▸ Work item: Reproduce word for word the stretch of the readers' letters from "The council has" through "of the NRA?".

*** Opening Supplied passage ***

The Montague Art and Craft Society (MACS) has been very supportive of Djaadjawan Dancers, the well-known, all-women's traditional Aboriginal dance group based here in Narooma.
We were established in 2014 and have traveled interstate exhibiting artworks and showcasing song and dance from the Yuin Nation.
In the past two years, the dancers have entered a traditional Aboriginal dance competition held in Sydney at the Opera House.
MACS has supported us through projects,creative art, work placements and with the designing of the dancers’ outfits for the internationally known Dance Rites competition.
We are aware that there might be some amalgamations between MACS and the Men’s Shed in regards to productive space.
We proudly support MACS. They are all very talented artists and having this opportunity to utilise the space at the men's shed, they will be very productive and gain business growth.
Djaadjawan Dancers has several major projects coming up and we will be needing the assistance and creativity of MACS, as we have in the past.
Djaadjawan Dancers artistic director
Fresh quotes please
The mayor has a video on Eurobodalla Shire Council’s Facebook page, attempting to justify her position in the face of growing opposition to the proposal for a second-rate aquatic centre without a 50 metre pool.
Why would the council want people to travel to Narooma for carnivals and events when the opportunity exists to build a fantastic centre in the Bay for generations to come? The draft Aquatic Strategy says the life of the six-lane Narooma pool is problematic, yet it is to be the chosen venue for carnivals. What size will it be replaced with in the not too distant future?
The council has relied on the advice of one interstate consultant. Please insist on competitive quotes before committing us to an inferior and overpriced development.
Jeff de Jager
Narooma – Nature Coast or outpost of the NRA?
Eurobodalla residents may think of Huntfest as a local event, but it actually links Narooma to the ever-growing financial and political interests of powerful national and international gun lobbyists.
Huntfest is now advertised as the “SSAA NSW Huntfest”.
The SSAA (Sporting Shooters Association of Australia) has strong links to the National Rifle Association (NRA), which wields enormous political power in the United States.
In August the SSAA said: “As the firearms amnesty continues, our counterparts at the NRA Institute for Legislative Action (ILA) have put together a piece on Australia’s “gun turn-in”, reiterating our claims that criminals do not hand in their illicit wares. The NRA-ILA also credited the SSAA for securing the ability to register or sell firearms as part of the amnesty, in turn saving many firearms from the scrap heap.”
On October 20, NSW Police released the findings of the recent gun amnesty. Nearly 10,000 firearms and items were surrendered. Also, 13,729 firearms were handed in for registration and 2101 were acquired by dealers.
There are 15,830 firearms in circulation that, theoretically, should have been destroyed, thanks to the influence of the SSAA.
According to the Sydney Morning Herald (October 7, 2017) in 2015, the SSAA in NSW reported an income of $2.4 million, with assets of $7.2 million. Some of that wealth supported the Shooters, Fishers and Farmers Party at state and federal elections.
The party now holds three NSW Parliamentary seats and has significant leverage over the state government.
Do we want them on our Nature Coast?

*** Closing Supplied passage ***
*** Opening Available data ***

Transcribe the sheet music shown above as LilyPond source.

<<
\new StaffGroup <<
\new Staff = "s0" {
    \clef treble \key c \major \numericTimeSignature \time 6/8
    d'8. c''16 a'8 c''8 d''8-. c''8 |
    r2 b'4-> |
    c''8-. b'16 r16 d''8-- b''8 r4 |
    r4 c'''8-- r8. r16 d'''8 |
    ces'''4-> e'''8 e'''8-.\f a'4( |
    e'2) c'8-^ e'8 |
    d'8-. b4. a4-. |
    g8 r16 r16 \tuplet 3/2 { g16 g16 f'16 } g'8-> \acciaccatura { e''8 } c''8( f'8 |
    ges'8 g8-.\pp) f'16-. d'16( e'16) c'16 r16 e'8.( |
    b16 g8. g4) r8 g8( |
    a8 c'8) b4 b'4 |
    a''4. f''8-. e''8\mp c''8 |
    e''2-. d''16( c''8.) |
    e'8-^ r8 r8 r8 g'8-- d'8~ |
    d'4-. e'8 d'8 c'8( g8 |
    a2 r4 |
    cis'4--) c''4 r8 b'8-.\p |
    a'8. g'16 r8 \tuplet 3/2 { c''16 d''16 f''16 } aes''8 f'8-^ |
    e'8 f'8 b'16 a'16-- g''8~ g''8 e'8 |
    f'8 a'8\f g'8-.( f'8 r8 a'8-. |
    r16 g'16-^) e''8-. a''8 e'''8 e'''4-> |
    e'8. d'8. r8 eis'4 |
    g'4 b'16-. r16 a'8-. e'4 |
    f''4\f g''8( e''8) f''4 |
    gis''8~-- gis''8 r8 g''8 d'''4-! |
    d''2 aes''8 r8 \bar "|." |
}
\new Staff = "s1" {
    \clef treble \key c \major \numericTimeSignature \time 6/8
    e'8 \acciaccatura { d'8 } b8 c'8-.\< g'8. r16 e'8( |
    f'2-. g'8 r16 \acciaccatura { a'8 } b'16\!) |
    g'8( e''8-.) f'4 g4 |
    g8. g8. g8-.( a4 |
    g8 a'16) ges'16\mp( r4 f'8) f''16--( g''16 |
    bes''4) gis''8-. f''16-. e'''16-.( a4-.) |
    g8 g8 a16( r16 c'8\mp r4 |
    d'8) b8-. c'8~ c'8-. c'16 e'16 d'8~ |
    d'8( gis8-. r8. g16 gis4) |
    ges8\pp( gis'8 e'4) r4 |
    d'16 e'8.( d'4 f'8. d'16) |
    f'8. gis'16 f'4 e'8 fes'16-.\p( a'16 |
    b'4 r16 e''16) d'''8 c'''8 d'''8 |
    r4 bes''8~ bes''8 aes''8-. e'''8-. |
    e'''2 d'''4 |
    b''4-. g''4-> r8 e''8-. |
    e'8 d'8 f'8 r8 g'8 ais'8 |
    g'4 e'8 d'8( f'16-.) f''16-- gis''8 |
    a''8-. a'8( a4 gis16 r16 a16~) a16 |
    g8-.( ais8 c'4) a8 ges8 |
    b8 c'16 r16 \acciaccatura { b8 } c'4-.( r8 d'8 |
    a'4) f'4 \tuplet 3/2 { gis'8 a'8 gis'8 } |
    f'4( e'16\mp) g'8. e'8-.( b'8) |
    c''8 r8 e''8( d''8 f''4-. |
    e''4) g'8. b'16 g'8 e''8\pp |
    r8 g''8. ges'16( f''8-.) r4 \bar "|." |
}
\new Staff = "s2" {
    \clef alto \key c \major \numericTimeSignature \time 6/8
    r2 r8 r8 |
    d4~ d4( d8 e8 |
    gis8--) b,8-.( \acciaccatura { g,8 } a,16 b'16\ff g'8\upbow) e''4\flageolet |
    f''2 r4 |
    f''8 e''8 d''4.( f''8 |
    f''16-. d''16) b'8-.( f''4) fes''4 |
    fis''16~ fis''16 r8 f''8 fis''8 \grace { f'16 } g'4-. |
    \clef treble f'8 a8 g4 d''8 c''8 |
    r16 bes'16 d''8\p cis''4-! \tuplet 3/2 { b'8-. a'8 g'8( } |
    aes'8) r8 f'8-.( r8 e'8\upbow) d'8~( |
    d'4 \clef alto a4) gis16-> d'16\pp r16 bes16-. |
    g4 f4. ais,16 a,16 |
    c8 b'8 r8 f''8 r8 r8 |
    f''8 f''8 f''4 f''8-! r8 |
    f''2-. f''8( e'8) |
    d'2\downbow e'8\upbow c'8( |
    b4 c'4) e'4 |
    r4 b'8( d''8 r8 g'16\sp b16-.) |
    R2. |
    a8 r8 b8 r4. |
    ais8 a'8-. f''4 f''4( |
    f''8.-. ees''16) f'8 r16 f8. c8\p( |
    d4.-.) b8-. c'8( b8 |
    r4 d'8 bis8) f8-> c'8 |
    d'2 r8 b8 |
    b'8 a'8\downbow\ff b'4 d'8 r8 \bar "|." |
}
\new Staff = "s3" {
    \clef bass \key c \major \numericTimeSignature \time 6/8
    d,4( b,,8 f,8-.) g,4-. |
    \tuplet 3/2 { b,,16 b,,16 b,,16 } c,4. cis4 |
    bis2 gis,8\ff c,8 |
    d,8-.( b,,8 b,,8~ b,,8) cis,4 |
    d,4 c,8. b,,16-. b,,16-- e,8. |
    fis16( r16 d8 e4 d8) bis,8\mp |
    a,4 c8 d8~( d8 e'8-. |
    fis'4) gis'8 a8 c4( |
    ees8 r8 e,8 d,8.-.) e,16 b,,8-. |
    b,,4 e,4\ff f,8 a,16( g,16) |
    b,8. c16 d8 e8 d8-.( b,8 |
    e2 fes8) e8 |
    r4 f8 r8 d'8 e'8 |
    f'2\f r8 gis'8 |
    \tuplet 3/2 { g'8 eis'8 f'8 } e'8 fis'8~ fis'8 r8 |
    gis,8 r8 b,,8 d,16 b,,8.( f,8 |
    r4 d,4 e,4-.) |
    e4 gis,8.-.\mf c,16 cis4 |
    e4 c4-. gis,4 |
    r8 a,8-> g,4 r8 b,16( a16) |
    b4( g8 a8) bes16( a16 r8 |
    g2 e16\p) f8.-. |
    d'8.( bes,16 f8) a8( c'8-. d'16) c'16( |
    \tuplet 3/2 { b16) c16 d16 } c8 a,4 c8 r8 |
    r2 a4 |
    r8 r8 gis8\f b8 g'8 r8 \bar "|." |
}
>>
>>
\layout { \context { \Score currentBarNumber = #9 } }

*** Closing Available data ***

▸ Problem solution:
The council has relied on the advice of one interstate consultant. Please insist on competitive quotes before committing us to an inferior and overpriced development.
Jeff de Jager
Narooma – Nature Coast or outpost of the NRA?